▶ WHAT THE TASK ASKS
Write out the listing below in its entirety, minus the pictures, without changing a word.

▶ COLLECTED DATA
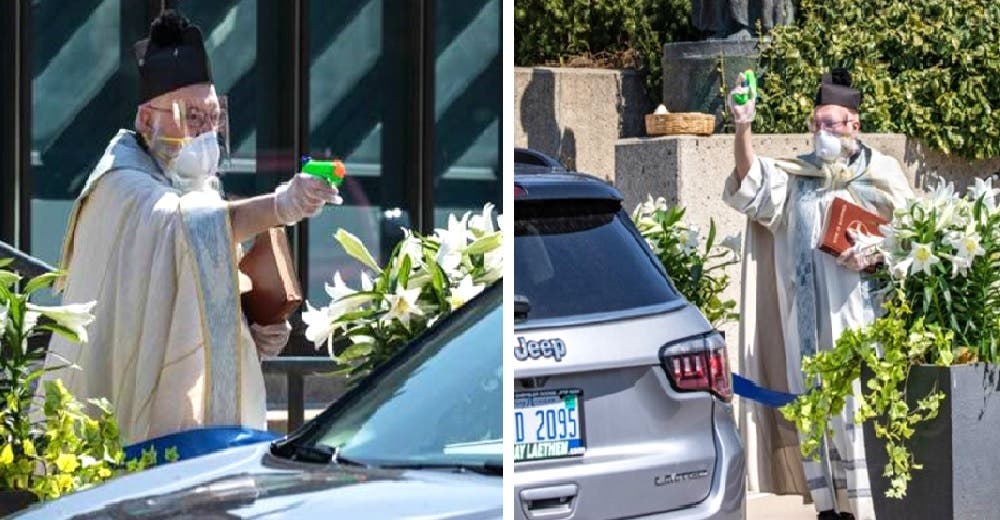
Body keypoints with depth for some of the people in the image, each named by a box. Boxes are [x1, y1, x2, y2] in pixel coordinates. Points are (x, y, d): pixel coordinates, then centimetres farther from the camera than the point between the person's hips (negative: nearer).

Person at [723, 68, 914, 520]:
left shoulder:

▶ SOLUTION FOR THIS PROBLEM
Body keypoints with depth for some of the people in the image, each named by a box. Boxes are [x1, y1, x2, y2] in pixel coordinates. Points are (x, y, d): pixel coordinates, then centimetres farther from the camera than the point between the person's hips (negative: nearer).

Person at [723, 68, 914, 520]:
left shoulder:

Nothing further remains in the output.